Hi Merce,

Join the club. :) I've been thinking about the issue of how to
automatically identify these kinds of cutoffs off and on for some
time, and I've never reached a satisfactory conclusion.

What you realize is that some measures give very different scores
depending on the size of the corpus involved (ll and tmi are notable
examples of that), and even when they are somewhat stable, the numbers
themselves really have no inherent interpretation that makes it
obvious that 0.25 should indicate a collocation while 0.30 should not.
With pmi, for example, sometimes I think of scores like 5 or 10
representing something like "the bigram occurs 5 or 10 times more
often than expected by chance." That sort of makes sense, but is 5
times more often than chance enough to make it a collocation? Why not
6 times or 4 times? :)

I get myself twisted into knots, as you can tell.

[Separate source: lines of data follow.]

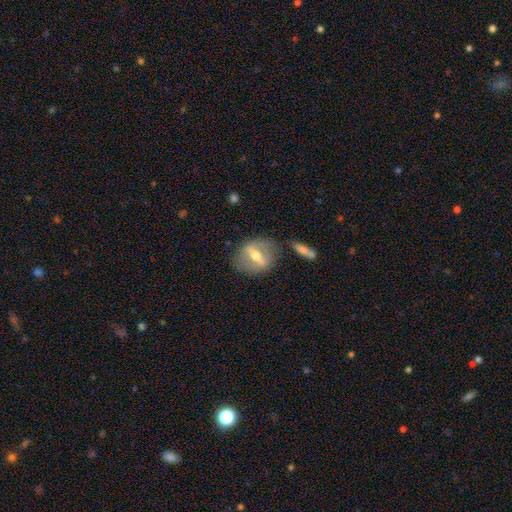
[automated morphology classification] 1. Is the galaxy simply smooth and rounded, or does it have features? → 67% featured or disk, 26% smooth, 7% star or artifact.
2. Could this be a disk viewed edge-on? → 69% no, 31% yes.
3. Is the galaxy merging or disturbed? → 74% none, 14% minor disturbance, 7% major disturbance, 5% merger.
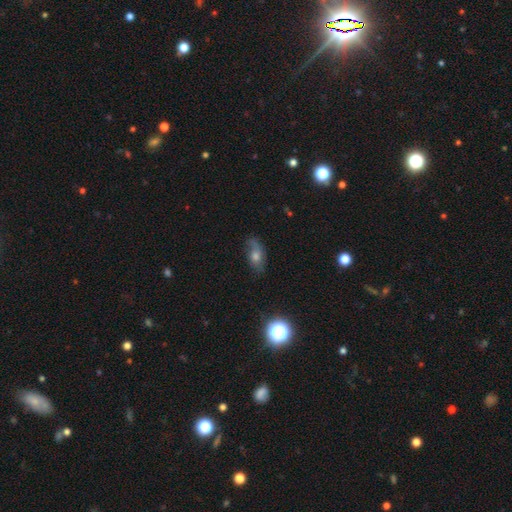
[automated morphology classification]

Anyway, with p-values like you get in Fisher's test you at least have
a reliable or standard interpretation of what that p-value means - for
example, a p-value of 0.01 will mean, more or less, that if the bigram
you sampled is really independent (not a collocation) in the
underlying population (of language as a whole), then there is a 1%
chance that you would draw counts that make it look (wrongly) like it
is dependent (ie a collocation). But, the more general point to make
is that despite this somewhat "rigorous" interpretation of the value,
is 0.01 really better than 0.05, and if so why wouldn't 0.001 or even
0.0001 be better yet? It's very hard to pin down an exactly value for
p (that will serve as a cutoff like this).

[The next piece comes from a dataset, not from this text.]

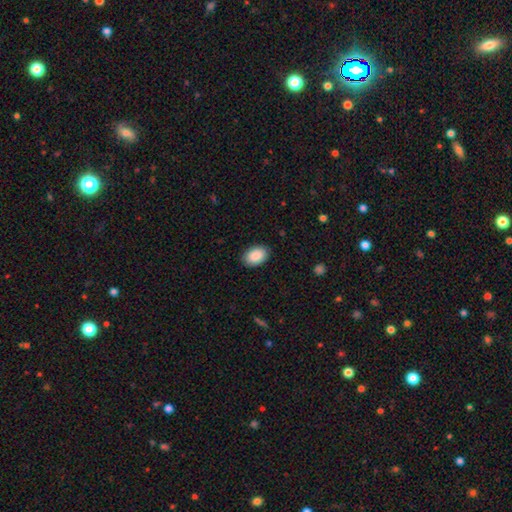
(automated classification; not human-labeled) smooth_or_featured: smooth (p=0.90) [alt: star or artifact p=0.06]
how_rounded: in between (p=0.88) [alt: round p=0.11]
merging: none (p=0.89) [alt: minor disturbance p=0.08]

In quite a lot of statistical literature, I think you see p-values
used in a somewhat more descriptive fashion, where results are
reported as "significant to a p-value of 0.0045", which then lets the
reader decide if that's "good enough" or not.

Finally, as I scan through output from statistic.pl, I generally can't
find a clear cutoff even when looking manually at a specific set of
data...the stuff that is at the top is usually pretty good
(collocations and what not) and the stuff at the bottom is very noisy,
but in the middle it tends to be somewhat interleaved.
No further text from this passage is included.